Do you use Google Drive? It’s an excellent free way to share and edit files with your friends or co-workers. We find it extremely useful for document and project collaborations since every team member can have access to the shared files anytime and anywhere. Admittedly, watching someone edit a file in real time remotely still feels like magic each time.
If you’ve been holding off and haven’t used Google Drive yet or maybe your business is still skeptical about what it can do for you, then maybe this batch of fresh new updates will make hopping onto the Google Drive train less intimidating.
At its Cloud Next conference in San Francisco, Google just announced a bunch of new features for its popular cloud-based storage and sharing software Google Drive. It looks like these new changes aim to boost Drive’s appeal to businesses big and small but they can prove useful to the average end user as well.
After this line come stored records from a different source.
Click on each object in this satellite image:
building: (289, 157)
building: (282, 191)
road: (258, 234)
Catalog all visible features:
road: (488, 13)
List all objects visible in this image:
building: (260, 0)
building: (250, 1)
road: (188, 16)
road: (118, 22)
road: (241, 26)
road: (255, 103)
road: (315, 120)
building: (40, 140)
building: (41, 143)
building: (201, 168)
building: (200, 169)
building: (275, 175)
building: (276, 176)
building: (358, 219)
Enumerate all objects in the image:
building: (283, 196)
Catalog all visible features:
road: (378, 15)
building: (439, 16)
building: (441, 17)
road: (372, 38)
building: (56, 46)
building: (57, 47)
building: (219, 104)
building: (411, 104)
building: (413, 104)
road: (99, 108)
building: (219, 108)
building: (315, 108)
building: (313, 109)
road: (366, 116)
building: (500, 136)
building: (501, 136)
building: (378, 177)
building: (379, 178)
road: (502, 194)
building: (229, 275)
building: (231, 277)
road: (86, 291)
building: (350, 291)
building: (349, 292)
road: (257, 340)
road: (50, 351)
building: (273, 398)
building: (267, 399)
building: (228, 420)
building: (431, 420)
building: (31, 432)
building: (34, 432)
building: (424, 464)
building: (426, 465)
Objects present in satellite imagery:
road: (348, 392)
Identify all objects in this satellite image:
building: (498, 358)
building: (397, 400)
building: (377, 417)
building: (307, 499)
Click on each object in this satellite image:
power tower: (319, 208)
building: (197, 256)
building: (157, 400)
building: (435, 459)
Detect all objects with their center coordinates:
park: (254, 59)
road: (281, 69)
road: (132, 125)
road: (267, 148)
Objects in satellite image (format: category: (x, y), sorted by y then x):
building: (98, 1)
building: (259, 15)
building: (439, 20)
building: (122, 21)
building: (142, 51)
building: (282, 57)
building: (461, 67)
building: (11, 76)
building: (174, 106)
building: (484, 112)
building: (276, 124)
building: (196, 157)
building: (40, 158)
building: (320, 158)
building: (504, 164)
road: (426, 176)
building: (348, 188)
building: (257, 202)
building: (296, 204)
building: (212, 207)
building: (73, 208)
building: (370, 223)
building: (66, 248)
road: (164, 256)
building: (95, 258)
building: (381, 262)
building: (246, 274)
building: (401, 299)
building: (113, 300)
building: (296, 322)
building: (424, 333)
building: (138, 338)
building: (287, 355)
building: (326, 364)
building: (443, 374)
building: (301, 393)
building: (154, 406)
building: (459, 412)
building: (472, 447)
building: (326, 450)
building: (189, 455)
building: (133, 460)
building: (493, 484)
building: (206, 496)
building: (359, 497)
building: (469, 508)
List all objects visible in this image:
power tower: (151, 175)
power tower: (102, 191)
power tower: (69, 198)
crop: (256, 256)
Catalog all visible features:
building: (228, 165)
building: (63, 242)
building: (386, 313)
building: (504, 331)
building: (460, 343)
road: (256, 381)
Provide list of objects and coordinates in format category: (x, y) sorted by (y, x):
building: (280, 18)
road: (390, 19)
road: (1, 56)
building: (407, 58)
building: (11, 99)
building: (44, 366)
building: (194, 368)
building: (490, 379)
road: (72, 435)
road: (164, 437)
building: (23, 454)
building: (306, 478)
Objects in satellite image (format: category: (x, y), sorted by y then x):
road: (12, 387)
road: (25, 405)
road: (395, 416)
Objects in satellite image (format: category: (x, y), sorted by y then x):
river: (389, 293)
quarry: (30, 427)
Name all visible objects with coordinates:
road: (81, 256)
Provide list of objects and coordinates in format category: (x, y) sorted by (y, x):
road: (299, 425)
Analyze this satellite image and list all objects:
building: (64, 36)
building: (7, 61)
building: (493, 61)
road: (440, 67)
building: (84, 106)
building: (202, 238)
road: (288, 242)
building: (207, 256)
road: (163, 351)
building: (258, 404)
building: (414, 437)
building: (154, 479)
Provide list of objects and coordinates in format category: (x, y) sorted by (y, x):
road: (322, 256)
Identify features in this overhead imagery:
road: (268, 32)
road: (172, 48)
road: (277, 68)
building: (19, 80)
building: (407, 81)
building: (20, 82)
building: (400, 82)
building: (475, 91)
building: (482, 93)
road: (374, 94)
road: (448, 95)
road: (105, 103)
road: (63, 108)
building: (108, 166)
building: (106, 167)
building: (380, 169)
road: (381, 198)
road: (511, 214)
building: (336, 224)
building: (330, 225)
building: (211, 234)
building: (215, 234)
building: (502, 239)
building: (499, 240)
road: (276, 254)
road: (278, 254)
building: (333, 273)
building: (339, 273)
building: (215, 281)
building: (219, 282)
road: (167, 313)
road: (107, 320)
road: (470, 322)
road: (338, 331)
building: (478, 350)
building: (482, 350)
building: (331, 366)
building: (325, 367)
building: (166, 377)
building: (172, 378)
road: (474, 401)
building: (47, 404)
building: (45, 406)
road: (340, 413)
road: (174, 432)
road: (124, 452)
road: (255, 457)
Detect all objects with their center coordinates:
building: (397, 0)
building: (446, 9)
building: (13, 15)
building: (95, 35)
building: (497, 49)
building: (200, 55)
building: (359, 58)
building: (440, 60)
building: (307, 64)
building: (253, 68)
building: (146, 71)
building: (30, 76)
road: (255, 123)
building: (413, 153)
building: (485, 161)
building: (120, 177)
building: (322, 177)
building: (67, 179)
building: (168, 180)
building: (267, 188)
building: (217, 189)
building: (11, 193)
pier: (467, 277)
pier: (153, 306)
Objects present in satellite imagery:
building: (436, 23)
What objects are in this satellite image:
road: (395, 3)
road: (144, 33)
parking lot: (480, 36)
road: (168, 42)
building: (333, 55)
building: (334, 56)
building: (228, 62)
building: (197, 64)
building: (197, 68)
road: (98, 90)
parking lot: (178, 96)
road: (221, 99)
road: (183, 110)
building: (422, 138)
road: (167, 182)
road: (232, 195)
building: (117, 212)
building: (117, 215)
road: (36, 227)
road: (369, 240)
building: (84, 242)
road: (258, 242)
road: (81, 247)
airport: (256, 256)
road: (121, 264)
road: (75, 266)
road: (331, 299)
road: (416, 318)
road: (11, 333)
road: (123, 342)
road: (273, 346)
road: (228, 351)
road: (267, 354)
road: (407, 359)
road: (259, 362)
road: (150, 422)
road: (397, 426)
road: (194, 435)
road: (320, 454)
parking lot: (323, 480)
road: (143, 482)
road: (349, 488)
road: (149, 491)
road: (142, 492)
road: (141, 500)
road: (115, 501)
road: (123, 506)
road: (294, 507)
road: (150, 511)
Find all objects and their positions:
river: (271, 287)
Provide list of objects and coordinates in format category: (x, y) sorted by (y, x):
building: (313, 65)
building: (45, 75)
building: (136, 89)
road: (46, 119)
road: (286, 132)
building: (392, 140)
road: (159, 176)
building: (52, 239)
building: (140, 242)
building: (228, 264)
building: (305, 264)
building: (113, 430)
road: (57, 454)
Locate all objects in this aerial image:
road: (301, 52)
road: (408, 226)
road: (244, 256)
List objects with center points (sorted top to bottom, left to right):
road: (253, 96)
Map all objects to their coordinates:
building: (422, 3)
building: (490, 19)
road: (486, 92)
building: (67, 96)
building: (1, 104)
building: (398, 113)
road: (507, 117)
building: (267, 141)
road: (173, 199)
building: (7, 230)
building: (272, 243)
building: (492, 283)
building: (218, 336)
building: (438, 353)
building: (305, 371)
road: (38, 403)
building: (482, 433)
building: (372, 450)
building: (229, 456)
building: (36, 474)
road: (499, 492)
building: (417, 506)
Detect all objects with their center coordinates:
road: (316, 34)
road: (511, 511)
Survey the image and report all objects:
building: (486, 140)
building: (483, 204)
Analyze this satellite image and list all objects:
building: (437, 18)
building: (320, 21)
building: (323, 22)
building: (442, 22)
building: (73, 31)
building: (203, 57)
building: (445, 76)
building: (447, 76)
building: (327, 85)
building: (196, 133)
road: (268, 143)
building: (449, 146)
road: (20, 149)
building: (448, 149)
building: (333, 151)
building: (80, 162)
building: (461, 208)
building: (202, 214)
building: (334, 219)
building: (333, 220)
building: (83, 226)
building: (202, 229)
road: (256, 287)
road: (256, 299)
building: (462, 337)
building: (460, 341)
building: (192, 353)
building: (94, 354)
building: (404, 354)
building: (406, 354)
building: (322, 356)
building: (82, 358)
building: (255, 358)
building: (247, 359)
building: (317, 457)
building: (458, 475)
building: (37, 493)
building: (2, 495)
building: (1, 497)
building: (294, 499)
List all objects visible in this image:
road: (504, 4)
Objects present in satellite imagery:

First up is “Team Drives.” It’s a collaborative shared folder that employees can save files into. Although this is something that’s possible now, ownership and permission of the shared files can lead to sharing issues. Team Drives solves these problems by essentially making every “Team Drive member” a co-owner of the folder and its contents.
Google Vault for Drive
Another new feature is Google Vault for Drive, a set of tools that makes it easier for company administrators to archive, export and manage Drive data. This will be particularly useful for large amounts of data common for larger companies.
Drive File Stream
Making its debut is “Drive File Stream.” This is the one new exciting feature that may prove useful for the individual consumer. Basically, with “File Stream,” if you have the Google Drive software installed on your Mac or PC, your entire Drive will still show up as a local folder but not all the files will be downloaded. Instead, “File Stream” will intelligently predict which on-demand files you will need and pre-caches them. This is similar to Dropbox’s Smart Sync function and will ultimately save hard drive space for the end user.
Another feature that the average user will surely use is “Quick Access.” Previously available only to Android users, it is now expanding to iOS gadgets as well. A bit similar to “File Stream,” “Quick Access” will analyze your usage patterns across Google services and will try and predict the files that you’re looking for when you open Drive initially.